Stored data entries:
________

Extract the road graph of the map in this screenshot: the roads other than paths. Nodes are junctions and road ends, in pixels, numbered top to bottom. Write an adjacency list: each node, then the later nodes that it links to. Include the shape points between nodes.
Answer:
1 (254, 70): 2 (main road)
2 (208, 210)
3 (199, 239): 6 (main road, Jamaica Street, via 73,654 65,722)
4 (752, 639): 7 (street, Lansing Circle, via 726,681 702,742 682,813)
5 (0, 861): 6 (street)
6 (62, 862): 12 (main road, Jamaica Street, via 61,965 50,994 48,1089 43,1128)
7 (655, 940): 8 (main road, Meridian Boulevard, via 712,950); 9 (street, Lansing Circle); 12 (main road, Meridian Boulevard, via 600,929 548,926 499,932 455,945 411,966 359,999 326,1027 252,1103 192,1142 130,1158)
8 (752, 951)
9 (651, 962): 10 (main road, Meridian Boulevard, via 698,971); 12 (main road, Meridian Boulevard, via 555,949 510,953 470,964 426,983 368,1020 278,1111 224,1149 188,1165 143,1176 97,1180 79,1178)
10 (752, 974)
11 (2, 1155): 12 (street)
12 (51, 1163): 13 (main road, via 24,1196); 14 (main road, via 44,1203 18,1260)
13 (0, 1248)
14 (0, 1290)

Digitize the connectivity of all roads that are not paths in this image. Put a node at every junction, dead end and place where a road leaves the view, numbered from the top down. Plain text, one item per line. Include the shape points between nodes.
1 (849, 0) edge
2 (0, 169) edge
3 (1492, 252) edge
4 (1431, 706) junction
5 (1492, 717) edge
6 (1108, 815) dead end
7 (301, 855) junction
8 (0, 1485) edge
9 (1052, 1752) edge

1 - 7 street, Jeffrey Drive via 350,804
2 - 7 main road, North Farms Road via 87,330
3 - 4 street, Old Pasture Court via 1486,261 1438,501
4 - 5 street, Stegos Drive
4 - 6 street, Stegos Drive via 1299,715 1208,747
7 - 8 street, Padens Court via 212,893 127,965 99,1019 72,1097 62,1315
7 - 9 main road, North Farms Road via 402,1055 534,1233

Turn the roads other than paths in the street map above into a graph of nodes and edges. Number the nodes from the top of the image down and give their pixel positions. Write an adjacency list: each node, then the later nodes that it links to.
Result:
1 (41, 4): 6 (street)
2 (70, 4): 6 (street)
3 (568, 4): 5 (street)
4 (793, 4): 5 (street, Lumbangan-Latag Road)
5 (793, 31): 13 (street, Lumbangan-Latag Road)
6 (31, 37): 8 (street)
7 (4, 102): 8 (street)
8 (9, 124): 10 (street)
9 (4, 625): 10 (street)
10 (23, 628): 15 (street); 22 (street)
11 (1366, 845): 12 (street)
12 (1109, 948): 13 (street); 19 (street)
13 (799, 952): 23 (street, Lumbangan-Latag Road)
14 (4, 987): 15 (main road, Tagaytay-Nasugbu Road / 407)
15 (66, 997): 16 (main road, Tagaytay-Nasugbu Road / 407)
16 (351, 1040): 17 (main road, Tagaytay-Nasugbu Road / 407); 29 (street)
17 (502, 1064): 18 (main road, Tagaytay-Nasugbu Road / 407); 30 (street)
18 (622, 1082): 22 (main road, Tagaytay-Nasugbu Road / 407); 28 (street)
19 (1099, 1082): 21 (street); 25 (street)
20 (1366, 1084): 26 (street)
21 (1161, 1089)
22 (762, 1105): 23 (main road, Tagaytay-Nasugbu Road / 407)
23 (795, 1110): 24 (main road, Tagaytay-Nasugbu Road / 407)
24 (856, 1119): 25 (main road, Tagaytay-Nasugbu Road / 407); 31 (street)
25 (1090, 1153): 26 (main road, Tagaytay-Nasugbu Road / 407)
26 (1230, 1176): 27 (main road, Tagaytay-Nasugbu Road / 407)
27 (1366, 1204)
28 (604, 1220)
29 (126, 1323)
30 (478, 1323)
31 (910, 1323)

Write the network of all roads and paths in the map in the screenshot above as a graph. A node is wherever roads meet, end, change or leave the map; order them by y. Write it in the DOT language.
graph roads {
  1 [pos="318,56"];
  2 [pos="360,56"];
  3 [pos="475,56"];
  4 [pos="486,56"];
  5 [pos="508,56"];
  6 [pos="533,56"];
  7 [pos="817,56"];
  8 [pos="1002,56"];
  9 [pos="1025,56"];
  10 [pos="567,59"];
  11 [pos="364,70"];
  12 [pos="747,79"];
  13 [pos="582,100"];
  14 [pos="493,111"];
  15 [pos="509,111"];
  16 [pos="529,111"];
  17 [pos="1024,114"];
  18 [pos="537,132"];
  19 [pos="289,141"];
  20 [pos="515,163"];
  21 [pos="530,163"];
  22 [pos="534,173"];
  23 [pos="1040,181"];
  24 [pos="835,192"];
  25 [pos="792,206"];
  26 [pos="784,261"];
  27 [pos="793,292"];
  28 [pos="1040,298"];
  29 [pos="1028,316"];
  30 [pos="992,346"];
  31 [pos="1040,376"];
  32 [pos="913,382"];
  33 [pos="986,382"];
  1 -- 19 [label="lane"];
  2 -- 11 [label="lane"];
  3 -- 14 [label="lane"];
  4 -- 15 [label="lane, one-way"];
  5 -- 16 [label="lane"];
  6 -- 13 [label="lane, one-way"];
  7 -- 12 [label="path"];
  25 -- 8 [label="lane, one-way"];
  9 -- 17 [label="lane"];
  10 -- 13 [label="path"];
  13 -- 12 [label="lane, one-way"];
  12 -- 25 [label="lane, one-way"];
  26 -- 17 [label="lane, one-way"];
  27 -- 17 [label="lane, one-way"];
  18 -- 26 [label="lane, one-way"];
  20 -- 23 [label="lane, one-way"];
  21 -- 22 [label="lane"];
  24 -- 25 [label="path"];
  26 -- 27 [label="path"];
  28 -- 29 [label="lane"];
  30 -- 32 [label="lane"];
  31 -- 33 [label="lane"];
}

________

• What the task requires
Once the line with "Write the network" has been found in the records above, retype it and every line after it exactly, and include nothing else.

• Exercise output
Write the network of all roads and paths in the map in the screenshot above as a graph. A node is wherever roads meet, end, change or leave the map; order them by y. Write it in the DOT language.
graph roads {
  1 [pos="318,56"];
  2 [pos="360,56"];
  3 [pos="475,56"];
  4 [pos="486,56"];
  5 [pos="508,56"];
  6 [pos="533,56"];
  7 [pos="817,56"];
  8 [pos="1002,56"];
  9 [pos="1025,56"];
  10 [pos="567,59"];
  11 [pos="364,70"];
  12 [pos="747,79"];
  13 [pos="582,100"];
  14 [pos="493,111"];
  15 [pos="509,111"];
  16 [pos="529,111"];
  17 [pos="1024,114"];
  18 [pos="537,132"];
  19 [pos="289,141"];
  20 [pos="515,163"];
  21 [pos="530,163"];
  22 [pos="534,173"];
  23 [pos="1040,181"];
  24 [pos="835,192"];
  25 [pos="792,206"];
  26 [pos="784,261"];
  27 [pos="793,292"];
  28 [pos="1040,298"];
  29 [pos="1028,316"];
  30 [pos="992,346"];
  31 [pos="1040,376"];
  32 [pos="913,382"];
  33 [pos="986,382"];
  1 -- 19 [label="lane"];
  2 -- 11 [label="lane"];
  3 -- 14 [label="lane"];
  4 -- 15 [label="lane, one-way"];
  5 -- 16 [label="lane"];
  6 -- 13 [label="lane, one-way"];
  7 -- 12 [label="path"];
  25 -- 8 [label="lane, one-way"];
  9 -- 17 [label="lane"];
  10 -- 13 [label="path"];
  13 -- 12 [label="lane, one-way"];
  12 -- 25 [label="lane, one-way"];
  26 -- 17 [label="lane, one-way"];
  27 -- 17 [label="lane, one-way"];
  18 -- 26 [label="lane, one-way"];
  20 -- 23 [label="lane, one-way"];
  21 -- 22 [label="lane"];
  24 -- 25 [label="path"];
  26 -- 27 [label="path"];
  28 -- 29 [label="lane"];
  30 -- 32 [label="lane"];
  31 -- 33 [label="lane"];
}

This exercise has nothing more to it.